The Kremlin, along with jihadist groups, especially the so-called Islamic State (IS), are today the two principal sources of hate speech in Europe.

On 23 November, the European Parliament adopted a report calling on the EU to react.

We do not want to fight propaganda with propaganda, but to have an effective communications strategy to expose lies.

Russia reacted furiously to the fact the report mentioned the Kremlin alongside IS.

It goes without saying that their objectives, tactics and target audiences are different.

The Kremlin is trying to sway the general public against the West by using TV broadcasters such as RT, online mass media such as Sputnik, and by deploying troll and bot armies on social networks such as Facebook, YouTube and Twitter.

Jihadist groups are trying to radicalise individuals mostly via social networks.

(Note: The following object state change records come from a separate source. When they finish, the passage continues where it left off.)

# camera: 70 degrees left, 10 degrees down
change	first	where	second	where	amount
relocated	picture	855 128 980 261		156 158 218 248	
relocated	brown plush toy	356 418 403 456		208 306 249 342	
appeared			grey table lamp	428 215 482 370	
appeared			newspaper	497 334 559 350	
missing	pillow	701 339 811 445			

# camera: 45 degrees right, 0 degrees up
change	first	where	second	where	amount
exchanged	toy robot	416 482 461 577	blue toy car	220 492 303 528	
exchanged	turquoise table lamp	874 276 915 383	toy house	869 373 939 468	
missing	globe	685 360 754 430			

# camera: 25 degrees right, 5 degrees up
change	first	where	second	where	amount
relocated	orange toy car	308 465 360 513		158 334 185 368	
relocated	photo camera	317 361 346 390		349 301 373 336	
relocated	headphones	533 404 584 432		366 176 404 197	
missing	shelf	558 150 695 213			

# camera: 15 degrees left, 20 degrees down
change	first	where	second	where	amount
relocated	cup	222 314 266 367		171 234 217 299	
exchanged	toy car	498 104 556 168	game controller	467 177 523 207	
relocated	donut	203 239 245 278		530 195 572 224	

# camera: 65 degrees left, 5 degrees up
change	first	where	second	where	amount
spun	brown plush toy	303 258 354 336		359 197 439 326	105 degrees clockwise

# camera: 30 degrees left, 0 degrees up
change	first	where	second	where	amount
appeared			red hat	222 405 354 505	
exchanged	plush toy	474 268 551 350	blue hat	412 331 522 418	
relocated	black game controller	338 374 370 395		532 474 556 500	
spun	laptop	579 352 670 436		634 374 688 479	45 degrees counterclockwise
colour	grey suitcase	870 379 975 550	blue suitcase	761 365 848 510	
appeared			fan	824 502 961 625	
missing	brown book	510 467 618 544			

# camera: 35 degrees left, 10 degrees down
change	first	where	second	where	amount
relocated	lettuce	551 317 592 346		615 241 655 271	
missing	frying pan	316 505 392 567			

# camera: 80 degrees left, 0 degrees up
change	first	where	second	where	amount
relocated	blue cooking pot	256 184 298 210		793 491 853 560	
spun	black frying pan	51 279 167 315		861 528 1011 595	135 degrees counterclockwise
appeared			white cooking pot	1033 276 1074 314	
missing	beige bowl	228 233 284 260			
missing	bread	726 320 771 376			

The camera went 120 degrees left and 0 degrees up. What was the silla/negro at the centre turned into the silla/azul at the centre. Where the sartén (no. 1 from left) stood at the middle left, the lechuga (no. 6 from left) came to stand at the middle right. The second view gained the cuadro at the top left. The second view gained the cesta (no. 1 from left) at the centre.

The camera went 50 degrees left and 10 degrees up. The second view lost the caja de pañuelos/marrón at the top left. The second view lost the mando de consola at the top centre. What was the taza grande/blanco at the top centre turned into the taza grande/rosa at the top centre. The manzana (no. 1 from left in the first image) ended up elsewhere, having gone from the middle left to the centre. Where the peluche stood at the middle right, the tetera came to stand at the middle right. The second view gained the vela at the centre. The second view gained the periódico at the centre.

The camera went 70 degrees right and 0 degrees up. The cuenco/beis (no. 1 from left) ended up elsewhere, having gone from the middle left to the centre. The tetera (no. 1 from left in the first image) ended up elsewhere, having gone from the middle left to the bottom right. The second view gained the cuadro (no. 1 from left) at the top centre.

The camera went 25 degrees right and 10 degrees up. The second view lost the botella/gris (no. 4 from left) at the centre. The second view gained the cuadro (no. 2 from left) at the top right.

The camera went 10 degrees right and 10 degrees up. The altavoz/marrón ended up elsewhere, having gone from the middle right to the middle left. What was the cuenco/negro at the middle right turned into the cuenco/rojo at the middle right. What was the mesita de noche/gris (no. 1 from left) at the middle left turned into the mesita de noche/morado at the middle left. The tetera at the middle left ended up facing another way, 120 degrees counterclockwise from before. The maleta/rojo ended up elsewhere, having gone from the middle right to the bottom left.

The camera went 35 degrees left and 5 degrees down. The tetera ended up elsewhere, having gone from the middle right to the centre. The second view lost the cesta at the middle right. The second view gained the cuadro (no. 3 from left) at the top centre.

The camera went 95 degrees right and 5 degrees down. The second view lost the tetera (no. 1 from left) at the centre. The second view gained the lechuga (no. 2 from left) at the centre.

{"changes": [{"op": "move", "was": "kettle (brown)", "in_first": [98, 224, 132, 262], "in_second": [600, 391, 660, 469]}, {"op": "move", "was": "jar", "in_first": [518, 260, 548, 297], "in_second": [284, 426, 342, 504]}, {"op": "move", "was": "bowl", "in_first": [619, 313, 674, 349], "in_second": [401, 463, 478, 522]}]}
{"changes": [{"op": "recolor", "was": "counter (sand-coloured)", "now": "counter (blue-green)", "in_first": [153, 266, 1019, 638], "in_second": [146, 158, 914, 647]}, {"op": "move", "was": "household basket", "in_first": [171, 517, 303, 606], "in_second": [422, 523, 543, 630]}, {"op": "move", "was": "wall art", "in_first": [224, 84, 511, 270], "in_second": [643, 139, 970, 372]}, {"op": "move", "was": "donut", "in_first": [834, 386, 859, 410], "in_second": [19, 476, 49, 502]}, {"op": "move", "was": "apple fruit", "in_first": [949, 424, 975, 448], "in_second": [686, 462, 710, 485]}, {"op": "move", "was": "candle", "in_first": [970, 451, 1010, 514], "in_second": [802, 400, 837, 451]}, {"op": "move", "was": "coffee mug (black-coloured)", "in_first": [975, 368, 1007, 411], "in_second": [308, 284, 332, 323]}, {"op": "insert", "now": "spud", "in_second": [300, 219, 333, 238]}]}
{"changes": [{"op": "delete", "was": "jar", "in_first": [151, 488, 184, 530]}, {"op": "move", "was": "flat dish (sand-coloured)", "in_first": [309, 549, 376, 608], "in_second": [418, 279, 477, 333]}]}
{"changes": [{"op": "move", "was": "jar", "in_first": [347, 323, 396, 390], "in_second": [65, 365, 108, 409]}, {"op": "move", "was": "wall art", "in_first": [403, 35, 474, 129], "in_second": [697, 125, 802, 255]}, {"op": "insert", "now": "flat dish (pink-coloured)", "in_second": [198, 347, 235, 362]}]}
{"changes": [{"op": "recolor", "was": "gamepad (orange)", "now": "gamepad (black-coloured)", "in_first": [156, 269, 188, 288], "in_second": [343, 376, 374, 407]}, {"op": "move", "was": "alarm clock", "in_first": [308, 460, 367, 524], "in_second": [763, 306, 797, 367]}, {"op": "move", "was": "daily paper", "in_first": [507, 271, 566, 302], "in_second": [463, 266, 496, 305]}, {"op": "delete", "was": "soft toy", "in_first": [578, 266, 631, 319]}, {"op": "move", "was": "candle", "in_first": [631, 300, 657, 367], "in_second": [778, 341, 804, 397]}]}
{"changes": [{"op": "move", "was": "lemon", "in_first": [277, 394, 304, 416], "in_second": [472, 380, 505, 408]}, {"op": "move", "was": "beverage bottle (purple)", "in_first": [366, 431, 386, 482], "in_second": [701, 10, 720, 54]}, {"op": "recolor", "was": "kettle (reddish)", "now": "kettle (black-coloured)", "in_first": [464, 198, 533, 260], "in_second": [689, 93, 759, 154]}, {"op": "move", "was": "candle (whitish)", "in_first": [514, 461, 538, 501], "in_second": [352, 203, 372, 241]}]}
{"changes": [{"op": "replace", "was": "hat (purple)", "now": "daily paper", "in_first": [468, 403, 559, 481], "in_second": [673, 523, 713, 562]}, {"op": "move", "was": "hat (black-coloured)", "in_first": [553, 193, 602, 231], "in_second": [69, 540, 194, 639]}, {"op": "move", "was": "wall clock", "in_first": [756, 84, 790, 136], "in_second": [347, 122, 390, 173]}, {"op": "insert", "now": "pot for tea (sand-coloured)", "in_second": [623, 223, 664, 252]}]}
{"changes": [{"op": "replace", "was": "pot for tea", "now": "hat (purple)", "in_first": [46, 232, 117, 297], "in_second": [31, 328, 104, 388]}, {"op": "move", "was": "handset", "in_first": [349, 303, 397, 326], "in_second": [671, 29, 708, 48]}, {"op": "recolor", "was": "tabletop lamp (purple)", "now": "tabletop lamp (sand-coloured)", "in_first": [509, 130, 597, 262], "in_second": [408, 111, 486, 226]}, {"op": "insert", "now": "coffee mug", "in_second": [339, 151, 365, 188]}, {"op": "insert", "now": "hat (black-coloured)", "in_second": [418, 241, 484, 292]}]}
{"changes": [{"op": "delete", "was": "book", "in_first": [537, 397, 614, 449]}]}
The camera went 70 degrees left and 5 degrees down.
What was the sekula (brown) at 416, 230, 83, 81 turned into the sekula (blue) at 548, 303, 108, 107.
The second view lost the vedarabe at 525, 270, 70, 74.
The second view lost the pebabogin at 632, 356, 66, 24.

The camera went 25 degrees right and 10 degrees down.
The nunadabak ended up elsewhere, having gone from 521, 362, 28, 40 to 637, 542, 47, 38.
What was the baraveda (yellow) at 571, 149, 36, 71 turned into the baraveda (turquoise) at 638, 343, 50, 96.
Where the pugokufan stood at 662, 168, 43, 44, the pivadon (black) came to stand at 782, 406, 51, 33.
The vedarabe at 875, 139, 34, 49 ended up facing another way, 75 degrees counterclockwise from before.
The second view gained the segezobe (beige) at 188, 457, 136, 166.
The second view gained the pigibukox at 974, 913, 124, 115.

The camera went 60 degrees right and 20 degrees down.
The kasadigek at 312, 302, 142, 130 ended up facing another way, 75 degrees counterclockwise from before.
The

Their strategies are the same, however. They both want to turn Europeans against their own governments and against liberal values. They are both trying to gain influence in the West by brainwashing people and turning them against each other.

Long reach

The numbers show the frightening extent of their reach.

The Kremlin itself has said it doubled media spending from €630 million last year to €1.2 billion this year. Some, like Konstantin Borovoy, a former Russian MP who joined the opposition, believe the real figure is much higher.

RT broadcasts in more than 100 countries and can be switched on in almost every hotel room around the world. The troll factory in St Petersburg, where over 300 paid bloggers work around the clock, is also expanding.

At the same time, the EU estimates that IS has managed to recruit 5,000 Europeans to join its cult.

EU authorities do not tolerate media that incite violence in the name of Islam, but they turn a blind eye to Russian media that incite hatred against refugees.

Are we happy to swallow Russia's fake stories, such as the lie about Lisa, the German girl who was said to have been raped by asylum seekers, or the lie about the Austrian court that was said to have acquitted a refugee who raped a boy at a swimming pool?

In this light, Putin's joke on Russia's borders is even less funny.

It underlined the fact that Russia's viral ideology has penetrated into the heart of Europe and it was meant to mock our legitimate concerns.

German chancellor Angela Merkel recently warned that Russian "internet attacks" and "false information" were feeding radicalism in Europe.

US authorities have also said that Russian information warfare helped the Putin-friendly Donald Trump come to power.

Election risk

The elections in France and Germany next year could be decisive for the EU's future.

The Kremlin-financed National Front party in France can count on massive support from Russian propaganda. The far-right AfD party in Germany, which also stands accused of taking Russian money, can count on the same.

It is right and proper to defend free speech and media pluralism in Europe.

These are some of our core values and part of the reason why the Western model continues to be more attractive to the vast majority of people.

It is also right and proper to draw a line between free speech and premeditated lies, however.

In these difficult times, the East Stratcom Task Force is an asset.

The EU foreign service unit, of just 11 people, has, over the past year or so since it began its work, made a genuine impact.

Its staff, of EU officials, diplomats, and former journalists, all of whom are fluent in Russian, is highly professional in its debunking of Kremlin fakery.

It identified more than 2,000 fake reports in the past 12 months alone. Its Disinformation Review, a weekly newsletter, and its daily tweets and infographics, should be in the laptops and phones of all MEPs and senior EU officials.

Creepy borders

It's time to take action.

It's time for the EU to fortify projects like East Stratcom, for the EU, for Nato structures, and for individual member states to strike back and to coordinate their activities.

It's also time to give more support for independent media that report the truth.

If we don't, we risk leaving Putin as the only one laughing, as his borders, both real and ideological, creep further west.

Author bio

Petras Austrevicius is a Lithuanian MEP and the vice-chairman of the liberal Alde group in the European Parliament.

Disclaimer

The views expressed in this opinion piece are the author's, not those of EUobserver.